Hani Sweillam a, en revanche, qualifié la situation liée au projet éthiopien de la Renaissance d’exemple de ce qui peut se produire entre pays d’amont et pays d’aval lorsqu’un Etat adopte une approche unilatérale qui ne se conforme pas au Droit international et ne le respecte pas.
Il a réaffirmé que l’Egypte considère le barrage de la Renaissance comme illégitime et contraire au Droit international. Il a toutefois insisté sur le fait que le problème, pour Le Caire, ne réside pas dans la construction de barrages en tant que telle, mais dans les modalités de réalisation de ces projets et dans le degré de respect des lois, des normes internationales et des droits des pays situés en aval.
Le ministre a par ailleurs souligné que l’Egypte coopérait avec les différents pays du bassin du Nil et que ses relations de développement s’étendaient à plusieurs Etats de la région.
Il a indiqué que Le Caire apportait son soutien à ces pays et participait à la réalisation de projets hydrauliques et de développement. L’Egypte discute également avec plusieurs pays du bassin du Nil de la construction de barrages et de la mise en œuvre de projets avec une participation des entreprises égyptiennes et, dans certains cas, un financement partiel assuré par l’Égypte.

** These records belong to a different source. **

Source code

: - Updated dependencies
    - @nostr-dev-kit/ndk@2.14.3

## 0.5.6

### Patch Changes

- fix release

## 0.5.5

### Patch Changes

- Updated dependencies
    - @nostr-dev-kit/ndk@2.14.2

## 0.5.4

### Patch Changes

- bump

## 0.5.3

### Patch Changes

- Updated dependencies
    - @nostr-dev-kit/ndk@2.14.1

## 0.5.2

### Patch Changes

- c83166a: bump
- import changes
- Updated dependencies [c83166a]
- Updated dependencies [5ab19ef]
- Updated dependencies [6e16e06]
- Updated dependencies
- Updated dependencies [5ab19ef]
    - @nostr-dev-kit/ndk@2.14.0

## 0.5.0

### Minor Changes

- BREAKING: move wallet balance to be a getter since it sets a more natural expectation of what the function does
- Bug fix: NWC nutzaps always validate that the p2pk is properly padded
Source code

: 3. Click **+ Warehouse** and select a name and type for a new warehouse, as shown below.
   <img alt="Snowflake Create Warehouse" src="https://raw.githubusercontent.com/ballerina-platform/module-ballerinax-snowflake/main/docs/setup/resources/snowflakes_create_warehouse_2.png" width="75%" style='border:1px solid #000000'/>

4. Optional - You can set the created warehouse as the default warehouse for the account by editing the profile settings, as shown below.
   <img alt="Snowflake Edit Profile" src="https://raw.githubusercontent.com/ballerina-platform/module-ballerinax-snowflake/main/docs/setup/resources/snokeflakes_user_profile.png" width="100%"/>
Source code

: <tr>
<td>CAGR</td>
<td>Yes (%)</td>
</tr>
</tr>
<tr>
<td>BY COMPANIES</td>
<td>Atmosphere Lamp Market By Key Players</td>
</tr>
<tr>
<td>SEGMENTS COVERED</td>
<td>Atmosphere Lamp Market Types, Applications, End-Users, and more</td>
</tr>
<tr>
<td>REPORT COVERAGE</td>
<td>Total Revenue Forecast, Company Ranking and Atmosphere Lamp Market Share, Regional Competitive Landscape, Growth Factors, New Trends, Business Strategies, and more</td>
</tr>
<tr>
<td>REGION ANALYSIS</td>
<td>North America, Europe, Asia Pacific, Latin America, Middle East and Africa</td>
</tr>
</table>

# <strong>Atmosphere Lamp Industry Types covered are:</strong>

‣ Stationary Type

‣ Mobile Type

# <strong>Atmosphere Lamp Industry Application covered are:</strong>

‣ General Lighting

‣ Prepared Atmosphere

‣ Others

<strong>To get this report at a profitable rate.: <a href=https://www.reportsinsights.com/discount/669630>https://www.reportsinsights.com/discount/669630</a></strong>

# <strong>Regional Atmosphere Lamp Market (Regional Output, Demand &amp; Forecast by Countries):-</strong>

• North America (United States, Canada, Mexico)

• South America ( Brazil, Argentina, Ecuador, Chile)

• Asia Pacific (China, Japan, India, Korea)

Le Dr Sweillam a en outre souligné que le projet Julius Nyerere incarnait le principe du “bénéfice mutuel”, ou Win-Win (gagnant-gagnant). Dans le cas présent, le financement du projet a été assuré par la partie tanzanienne, tandis que les entreprises égyptiennes ont apporté leur expertise et leur savoir-faire pour sa réalisation.
Le ministre a estimé que l’Egypte pouvait contribuer au développement des pays du bassin du Nil, dès lors que les principes du Droit international sont respectés et que les barrages sont construits conformément aux normes, aux usages et aux règles internationales régissant les cours d’eau transfrontaliers.
La participation d’Arab Contractors et d’El-Sewedy Electric à la réalisation du projet constitue, selon lui, est une démonstration concrète de la capacité des entreprises égyptiennes à construire des barrages et des infrastructures hydrauliques de cette ampleur. Il a également rappelé que Julius Nyerere figure parmi les plus grands projets hydroélectriques de Tanzanie et d’Afrique de l’Est.
Il a également affirmé que l’Egypte entendait adresser, à travers le projet Julius Nyerere, un message à la communauté internationale, celui que Le Caire agit dans les pays du continent africain pour favoriser le développement et non pas, pour entraver quelque forme de développement que ce soit, à condition que prévalent le respect mutuel et l’adhésion aux normes et au droit internationaux.
Il a souligné que les déclarations de l’Egypte en faveur de la coopération et du développement ne relevaient pas d’un simple discours théorique, mais s’appuyaient sur des réalisations concrètes. L’Egypte participe notamment à des projets dans plusieurs pays du bassin du Nil, parmi lesquels l’Ouganda, le Soudan du Sud, la République démocratique du Congo et le Soudan, tout en poursuivant ses efforts pour approfondir sa coopération avec d’autres Etats africains.
En conclusion, Sweillam a estimé que l’inauguration du barrage Julius Nyerere constituait une journée particulière, dans la mesure où elle offre un modèle concret de coopération entre les pays du bassin du Nil. Elle démontre, selon lui, que les barrages peuvent devenir des leviers de développement et de partenariat plutôt que des sources de conflit, à condition d’être réalisés dans le respect du droit international et dans une logique de recherche d’intérêts communs.